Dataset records
______________________________
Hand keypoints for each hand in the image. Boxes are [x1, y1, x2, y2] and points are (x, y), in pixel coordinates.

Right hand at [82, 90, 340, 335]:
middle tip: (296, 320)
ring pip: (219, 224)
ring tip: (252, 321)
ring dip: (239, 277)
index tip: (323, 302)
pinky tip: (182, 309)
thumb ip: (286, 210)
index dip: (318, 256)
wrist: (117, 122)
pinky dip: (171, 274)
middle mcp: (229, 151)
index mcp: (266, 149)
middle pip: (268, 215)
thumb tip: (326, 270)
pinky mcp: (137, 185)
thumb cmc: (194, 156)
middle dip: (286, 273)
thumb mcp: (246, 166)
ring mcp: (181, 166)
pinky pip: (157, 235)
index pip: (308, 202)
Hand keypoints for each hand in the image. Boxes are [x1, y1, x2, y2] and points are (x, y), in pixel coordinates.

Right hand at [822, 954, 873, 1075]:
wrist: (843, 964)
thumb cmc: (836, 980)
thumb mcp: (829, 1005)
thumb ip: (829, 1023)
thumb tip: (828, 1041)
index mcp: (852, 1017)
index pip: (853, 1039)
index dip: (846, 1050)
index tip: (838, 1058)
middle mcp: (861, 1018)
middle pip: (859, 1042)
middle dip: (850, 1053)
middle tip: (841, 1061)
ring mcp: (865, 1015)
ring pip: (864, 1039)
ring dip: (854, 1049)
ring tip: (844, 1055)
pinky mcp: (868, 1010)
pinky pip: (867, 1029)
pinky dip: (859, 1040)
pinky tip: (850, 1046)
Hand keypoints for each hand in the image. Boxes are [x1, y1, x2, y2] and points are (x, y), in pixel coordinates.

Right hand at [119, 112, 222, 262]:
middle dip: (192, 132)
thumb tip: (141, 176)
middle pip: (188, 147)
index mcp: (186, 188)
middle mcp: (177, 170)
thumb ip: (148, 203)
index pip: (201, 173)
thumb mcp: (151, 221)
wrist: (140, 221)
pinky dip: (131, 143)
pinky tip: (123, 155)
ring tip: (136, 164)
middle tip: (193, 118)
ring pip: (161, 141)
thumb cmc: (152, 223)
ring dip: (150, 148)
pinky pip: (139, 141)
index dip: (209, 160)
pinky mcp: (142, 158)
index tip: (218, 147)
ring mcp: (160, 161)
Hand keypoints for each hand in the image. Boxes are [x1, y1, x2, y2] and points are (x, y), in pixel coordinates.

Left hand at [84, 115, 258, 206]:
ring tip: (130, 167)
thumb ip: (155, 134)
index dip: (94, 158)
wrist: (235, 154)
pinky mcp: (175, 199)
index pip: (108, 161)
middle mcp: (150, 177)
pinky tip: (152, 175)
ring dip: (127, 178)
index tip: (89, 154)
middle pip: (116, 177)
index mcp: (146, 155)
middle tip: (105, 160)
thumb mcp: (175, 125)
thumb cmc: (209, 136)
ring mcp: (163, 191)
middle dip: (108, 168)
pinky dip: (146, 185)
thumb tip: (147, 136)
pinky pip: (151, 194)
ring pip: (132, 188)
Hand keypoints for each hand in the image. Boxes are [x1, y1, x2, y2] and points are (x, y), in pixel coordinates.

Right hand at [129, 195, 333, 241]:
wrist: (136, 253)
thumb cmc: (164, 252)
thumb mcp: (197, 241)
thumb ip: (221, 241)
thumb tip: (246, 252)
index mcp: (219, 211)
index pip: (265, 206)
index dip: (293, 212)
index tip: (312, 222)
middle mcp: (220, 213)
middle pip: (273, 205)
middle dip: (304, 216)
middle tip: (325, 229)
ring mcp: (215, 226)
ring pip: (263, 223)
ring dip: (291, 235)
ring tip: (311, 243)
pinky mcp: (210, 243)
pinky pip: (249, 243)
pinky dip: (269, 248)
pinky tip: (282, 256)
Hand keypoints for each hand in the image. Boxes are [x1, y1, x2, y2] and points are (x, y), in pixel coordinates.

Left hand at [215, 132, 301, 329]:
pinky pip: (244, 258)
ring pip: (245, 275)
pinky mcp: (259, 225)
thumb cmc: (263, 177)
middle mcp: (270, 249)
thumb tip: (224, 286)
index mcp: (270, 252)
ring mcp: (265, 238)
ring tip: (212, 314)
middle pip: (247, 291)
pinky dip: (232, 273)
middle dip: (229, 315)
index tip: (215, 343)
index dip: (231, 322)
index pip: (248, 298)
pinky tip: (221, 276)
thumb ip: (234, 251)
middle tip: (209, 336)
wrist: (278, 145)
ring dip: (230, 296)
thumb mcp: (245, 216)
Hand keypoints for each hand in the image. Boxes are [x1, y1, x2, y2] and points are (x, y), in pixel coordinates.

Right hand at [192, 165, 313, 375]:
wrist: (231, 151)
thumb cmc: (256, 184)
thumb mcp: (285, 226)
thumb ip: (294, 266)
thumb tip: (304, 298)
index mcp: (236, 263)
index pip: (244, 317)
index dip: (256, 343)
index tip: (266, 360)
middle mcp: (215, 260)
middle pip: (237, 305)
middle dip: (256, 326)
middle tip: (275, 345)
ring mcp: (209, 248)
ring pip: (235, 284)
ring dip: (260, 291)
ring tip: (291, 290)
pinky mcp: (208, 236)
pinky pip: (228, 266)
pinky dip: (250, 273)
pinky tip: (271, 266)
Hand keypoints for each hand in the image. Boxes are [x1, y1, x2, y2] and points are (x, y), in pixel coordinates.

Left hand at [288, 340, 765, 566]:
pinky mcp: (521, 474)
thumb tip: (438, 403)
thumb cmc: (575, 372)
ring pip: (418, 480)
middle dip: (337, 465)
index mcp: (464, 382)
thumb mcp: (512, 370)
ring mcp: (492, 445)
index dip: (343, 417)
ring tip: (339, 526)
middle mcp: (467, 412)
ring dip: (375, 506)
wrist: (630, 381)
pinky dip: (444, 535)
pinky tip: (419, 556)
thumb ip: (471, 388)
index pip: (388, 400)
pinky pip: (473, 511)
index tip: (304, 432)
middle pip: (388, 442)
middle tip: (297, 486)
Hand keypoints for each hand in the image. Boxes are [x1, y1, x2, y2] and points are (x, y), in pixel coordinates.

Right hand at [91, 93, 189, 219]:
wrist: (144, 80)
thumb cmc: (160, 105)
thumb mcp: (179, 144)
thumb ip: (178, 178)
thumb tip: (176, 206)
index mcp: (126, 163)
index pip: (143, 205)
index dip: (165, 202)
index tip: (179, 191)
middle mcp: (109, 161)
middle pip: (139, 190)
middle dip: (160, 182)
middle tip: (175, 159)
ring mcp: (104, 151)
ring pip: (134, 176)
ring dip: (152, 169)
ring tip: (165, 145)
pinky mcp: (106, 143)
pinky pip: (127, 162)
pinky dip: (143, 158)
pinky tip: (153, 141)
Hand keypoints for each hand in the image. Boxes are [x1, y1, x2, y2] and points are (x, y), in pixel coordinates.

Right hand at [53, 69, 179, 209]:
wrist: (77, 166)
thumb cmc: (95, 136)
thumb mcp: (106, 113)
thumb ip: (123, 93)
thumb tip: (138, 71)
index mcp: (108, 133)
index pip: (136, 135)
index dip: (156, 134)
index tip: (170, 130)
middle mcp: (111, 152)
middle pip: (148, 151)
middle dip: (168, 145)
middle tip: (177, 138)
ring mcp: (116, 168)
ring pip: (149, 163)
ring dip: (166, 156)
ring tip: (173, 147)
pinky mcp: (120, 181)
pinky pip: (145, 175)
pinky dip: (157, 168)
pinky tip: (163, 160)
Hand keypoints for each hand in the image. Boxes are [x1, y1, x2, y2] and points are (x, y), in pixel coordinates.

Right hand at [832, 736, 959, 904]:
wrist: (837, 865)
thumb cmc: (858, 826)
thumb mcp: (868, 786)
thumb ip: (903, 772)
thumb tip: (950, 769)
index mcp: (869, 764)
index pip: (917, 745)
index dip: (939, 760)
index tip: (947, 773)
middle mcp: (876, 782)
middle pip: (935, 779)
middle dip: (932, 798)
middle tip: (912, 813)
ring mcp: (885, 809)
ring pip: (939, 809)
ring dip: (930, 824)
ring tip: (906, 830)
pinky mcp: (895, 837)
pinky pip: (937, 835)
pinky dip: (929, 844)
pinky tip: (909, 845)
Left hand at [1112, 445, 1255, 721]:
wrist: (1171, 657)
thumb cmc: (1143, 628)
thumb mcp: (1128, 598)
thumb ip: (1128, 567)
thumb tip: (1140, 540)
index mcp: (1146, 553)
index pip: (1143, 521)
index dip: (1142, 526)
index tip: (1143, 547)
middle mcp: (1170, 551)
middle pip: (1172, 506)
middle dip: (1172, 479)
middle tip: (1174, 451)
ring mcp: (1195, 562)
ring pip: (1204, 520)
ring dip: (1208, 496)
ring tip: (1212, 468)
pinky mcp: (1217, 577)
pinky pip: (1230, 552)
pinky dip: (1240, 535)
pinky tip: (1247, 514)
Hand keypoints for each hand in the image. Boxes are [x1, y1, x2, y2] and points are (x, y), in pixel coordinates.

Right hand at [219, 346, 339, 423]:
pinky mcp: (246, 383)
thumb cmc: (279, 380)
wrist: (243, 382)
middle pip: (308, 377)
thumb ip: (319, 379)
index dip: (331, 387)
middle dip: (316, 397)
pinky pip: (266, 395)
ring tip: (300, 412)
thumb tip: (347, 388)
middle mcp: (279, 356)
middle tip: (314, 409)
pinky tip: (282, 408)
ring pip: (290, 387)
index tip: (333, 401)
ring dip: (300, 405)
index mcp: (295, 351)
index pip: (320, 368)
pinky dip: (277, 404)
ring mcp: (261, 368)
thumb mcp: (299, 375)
______________________________
EXERCISE DIRECTIONS
Check each line of the entries above, and show every one holding the word "Right".

EXERCISE ANSWER
Right hand at [82, 90, 340, 335]:
Right hand at [822, 954, 873, 1075]:
Right hand at [119, 112, 222, 262]:
Right hand at [129, 195, 333, 241]:
Right hand at [192, 165, 313, 375]:
Right hand at [91, 93, 189, 219]:
Right hand at [53, 69, 179, 209]:
Right hand at [832, 736, 959, 904]:
Right hand at [219, 346, 339, 423]:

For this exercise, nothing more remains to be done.